**SECCIÓN DEL DOCUMENTO**
Foto: Coordinadora Feminista 8 Marzo Chile

*Por Daniela Fernández

Estoy cansada, estoy cansada y lloro. Cuando el cansancio me invade me pongo profundamente sensible, sensible y caliente. Es como si el cuerpo se resistiera a seguir siendo explotado y buscara estallar por algún lado. Porque eso ha sido, puro trabajo, los más de dos millones que colmaron las calles, las cerca de cuatro palos de humanidades que se levantaron en los territorios, no salieron de la nada. Estos dos días de Huelga General Feminista no nacen de la nada, nacen de nosotras, de nosotres. Este cuarto del país manifestándose al unísono se construye, porque decidimos gritar, porque juntas cuestionamos nuestras vidas precarizadas y queremos cambiarlo todo.

Las flores en el pelo dan paso a las banderas negras, los suvenires se vuelven íconos de resistencia y las calles gritan y hacemos y exigimos desde nuestras realidades. Escupo en quienes dicen que esta lucha no es política, léanse los programas, resistan las asambleas, llórense las calles, escuchen el rugir, cállense la boca. Vean esas reuniones que levantamos mientras cuidamos, ese construir mientras abortamos, el correr a la asamblea después de echar a lavar ropa pal trabajo que siempre olvido adentro de la lavadora. Las peleas a las que elegimos darles protagonismo en nuestras vidas, aunque no quepan en el currículum.

Como buena cáncer, mientras marcho, siento, trato de tomar distancia y procesar lo vivido. Ha sido una montaña rusa desde la revuelta. Tener miedo, perderlo, activar, activar, activar. Buscar la forma de demostrar que resistimos, que estamos enloquecidas y organizadas, que vamos como una ola desbocada que arremete y arremete y arremete hasta cambiarlo todo. Hasta botarles las estructuras de este sistema que se forjó en base a la explotación de nuestros cuerpos, de nuestros dolores y alegrías.

Y ahí estamos con mis compañeras de lucha, tratando de hacer lo que nos dicen imposible, un programa y una agenda totalmente feminista, revolucionar la vida hasta que valga la pena vivirla y volcarnos a las calles, porque juntas somos más, tienen que saberlo, se los gritamos a la cara mientras nos disparan. Las minas, les mines les haremos la huelga y la marcha más grande que han vista en su vida. Somos históricas y lloramos. Ni el Papa tuvo este nivel de despliegue ¿Y qué hacemos después de esto? Lo que el patriarcado bien nos enseñó, criticarnos y abrazarnos, buscar que salga todo perfecto ¿existen estallidos perfectos acaso? Nos vemos en esa, paramos y disfrutamos y admiramos lo que hemos hecho y así nos vamos.

Nos enrostramos nuestros privilegios con tanta vehemencia como el patriarcado nos enseñó a tener y nos defendemos como gatas acorraladas y lloramos algunas, otras mantienen la templanza que se supone tiene la política. Luego nos recogemos con cucharitas, con tanta vehemencia como el feminismo nos enseñó a tener. Se aprende tanto en ese cuchareo! Este construir viene de cucharones gigantes, esos de las ollas comunes.

Aprendo de todo, las observo y admiro profundamente. Agradezco a mis compañeras por este sentir. Cabras, como sea, la estamos haciendo y sí, no somos perfectas, somos históricas, a seguir creciendo juntas. Gracias por darle sentido a este transitar, sigamos peleándola✊.

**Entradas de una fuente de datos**
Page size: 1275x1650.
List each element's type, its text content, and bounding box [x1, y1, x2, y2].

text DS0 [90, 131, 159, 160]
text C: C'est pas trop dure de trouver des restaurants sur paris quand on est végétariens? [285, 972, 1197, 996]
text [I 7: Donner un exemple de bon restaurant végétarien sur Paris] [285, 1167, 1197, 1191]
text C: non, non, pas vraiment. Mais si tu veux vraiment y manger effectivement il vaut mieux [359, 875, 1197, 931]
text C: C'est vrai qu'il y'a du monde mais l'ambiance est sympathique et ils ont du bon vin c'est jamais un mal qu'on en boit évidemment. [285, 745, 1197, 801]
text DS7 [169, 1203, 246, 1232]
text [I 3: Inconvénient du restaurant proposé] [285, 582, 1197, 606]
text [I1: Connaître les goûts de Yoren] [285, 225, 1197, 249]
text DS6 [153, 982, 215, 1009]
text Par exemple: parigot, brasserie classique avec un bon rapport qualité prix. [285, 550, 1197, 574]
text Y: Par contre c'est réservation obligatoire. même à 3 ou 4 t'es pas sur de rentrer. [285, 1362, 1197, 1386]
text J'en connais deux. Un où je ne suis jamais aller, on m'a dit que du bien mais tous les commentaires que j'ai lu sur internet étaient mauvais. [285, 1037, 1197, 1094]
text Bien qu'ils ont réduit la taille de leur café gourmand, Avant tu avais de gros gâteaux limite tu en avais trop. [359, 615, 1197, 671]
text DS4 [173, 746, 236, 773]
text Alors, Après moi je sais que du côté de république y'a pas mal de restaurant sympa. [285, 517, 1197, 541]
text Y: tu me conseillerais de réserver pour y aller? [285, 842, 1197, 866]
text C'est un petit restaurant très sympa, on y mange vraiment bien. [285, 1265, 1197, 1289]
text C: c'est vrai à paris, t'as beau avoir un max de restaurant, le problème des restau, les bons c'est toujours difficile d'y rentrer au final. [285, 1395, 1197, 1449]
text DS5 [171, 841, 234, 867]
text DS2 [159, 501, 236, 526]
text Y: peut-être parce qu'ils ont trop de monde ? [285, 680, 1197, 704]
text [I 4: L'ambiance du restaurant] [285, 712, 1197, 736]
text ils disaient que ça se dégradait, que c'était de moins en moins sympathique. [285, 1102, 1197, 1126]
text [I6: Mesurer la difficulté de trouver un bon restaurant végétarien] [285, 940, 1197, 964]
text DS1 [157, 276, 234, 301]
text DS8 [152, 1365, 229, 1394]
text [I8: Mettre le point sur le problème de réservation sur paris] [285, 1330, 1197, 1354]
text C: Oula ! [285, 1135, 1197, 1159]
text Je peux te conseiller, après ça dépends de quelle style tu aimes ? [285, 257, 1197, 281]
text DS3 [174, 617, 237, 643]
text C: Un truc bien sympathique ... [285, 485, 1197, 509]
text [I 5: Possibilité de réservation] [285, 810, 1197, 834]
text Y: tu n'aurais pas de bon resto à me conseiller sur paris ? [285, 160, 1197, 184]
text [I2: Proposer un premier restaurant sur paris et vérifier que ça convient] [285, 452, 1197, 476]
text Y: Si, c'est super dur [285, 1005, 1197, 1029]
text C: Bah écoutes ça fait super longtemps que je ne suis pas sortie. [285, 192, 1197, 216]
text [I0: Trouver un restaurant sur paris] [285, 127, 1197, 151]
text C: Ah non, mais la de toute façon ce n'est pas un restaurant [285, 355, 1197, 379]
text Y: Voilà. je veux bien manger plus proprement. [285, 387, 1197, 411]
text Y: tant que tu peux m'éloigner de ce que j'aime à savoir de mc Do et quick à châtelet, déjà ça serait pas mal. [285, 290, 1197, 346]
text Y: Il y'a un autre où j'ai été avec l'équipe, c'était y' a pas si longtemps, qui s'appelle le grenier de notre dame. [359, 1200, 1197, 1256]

**DETALLE DE TAREA**
Indica cuántas personas colmaron las calles según el texto sobre la Huelga General Feminista.

**RESPUESTA AL PROBLEMA**
Más de dos millones.